Widening participation to education extended for longer and longer has been a cruel con. It promised to professionalise the proletariat but actually disguised an on-going proletarianisation of the professions as traditional professional employment has been rendered increasing insecure. This undercut the illusion that joining the new working-middle of society made you middle class in the traditional sense, like buying your own home was also supposed to do.
However, what is happening is an on-going class reformation that in a polarising society sandwiches the new working-middle ‘between the snobs and the yobs’, as had been said. Or rather, between the super-rich above and a ‘rough and unskilled’ section of the formerly manually working class that has been pushed down into so-called ‘underclass’ status below. Failed by academic schooling and worthless vocational qualifications, their children were referred to by the New Labour acronym of NEET (Not in Employment Education or Training). Condemned to the permanent and structural unemployment that has ratcheted up in the latest recession, ‘the criminals who shame the nation’ as The Telegraph called them (10/8/11), have become marginal to society. Without work and without hope, they no longer play by any rules – as seen in last summer’s riots.

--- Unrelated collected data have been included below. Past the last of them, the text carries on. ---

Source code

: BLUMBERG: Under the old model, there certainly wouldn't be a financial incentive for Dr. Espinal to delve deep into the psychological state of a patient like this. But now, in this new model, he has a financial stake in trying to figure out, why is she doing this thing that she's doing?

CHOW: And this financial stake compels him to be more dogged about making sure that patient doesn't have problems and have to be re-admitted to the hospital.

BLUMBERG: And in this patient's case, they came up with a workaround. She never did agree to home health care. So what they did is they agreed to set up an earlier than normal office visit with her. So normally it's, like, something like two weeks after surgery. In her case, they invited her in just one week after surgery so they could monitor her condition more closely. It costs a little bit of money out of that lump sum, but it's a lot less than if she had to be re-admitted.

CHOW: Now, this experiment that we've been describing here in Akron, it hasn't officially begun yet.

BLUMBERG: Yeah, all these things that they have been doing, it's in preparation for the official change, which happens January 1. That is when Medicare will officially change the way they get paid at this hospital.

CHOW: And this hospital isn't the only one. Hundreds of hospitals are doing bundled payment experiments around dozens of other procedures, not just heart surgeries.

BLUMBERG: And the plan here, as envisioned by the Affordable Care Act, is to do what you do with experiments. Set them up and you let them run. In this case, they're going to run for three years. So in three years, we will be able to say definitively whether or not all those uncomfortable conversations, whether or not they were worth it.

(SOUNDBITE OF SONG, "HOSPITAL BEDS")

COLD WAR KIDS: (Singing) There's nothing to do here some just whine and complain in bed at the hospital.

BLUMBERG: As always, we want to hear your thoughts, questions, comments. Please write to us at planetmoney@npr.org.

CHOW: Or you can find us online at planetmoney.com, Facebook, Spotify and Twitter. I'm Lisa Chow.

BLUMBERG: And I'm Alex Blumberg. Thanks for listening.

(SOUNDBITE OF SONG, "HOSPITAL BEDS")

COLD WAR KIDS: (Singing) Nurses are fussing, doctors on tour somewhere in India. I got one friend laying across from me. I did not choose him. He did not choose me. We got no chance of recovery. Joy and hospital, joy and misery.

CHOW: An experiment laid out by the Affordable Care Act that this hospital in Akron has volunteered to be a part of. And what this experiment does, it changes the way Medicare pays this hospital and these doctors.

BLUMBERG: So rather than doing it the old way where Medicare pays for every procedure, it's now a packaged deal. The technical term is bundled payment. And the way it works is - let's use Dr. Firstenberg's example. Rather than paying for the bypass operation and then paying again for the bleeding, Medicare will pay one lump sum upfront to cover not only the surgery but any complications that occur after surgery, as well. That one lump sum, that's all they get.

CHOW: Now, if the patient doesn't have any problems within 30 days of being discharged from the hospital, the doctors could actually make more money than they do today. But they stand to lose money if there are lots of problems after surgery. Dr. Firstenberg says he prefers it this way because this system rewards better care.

Aggravated by on-going automation and outsourcing, this grey economy of part-time, unregulated, insecure and contract/ agency work, which makes up the 40 per cent of jobs estimated to require only one or two days practise to perform, continues to grow. Meanwhile, the graduatisation of a new tranche of retail and service work pushes those who would previously have taken these jobs further down the queue for employment.
To prevent themselves and their children from falling into this growing ‘underclass’, ‘hard working families’, who are the object of politicians’ blandishments – ‘doing, striving and playing the game,’ as Cameron said recently – are desperate to find a secure position for themselves and their children. Instead, they find themselves climbing a down escalator so that, in a class structure gone pear-shaped, you have to run faster and faster simply to stand still.
Like Tony Blair and Gordon Brown, who argued that the new globalised, ‘knowledge economy’ meant ‘there was more room at the top’, Milburn also over-emphasises the extent to which ‘professional’ work will increase, arguing it will represent over 80% of new jobs being created in the next decade and that, as a result, approaching 50% of all jobs will fit this category by 2020. Milburn includes in this the growing number of ’para-professional’, low-paid, personal service jobs, like teaching assistants in schools for example, that pay barely half of what their teacher colleagues earn.
It isn’t surprising then, that at a time when the labour market is not generating sufficient opportunities for moving up, the education service is once again under attack. Certainly there should be changes in the way schools, colleges and universities operate but not those promoted by Gove. Rather than producing a ‘meritocracy’ or the ‘open society’ that Nick Clegg rattles on about, the Tories’ reforms will produce an even more exclusive education.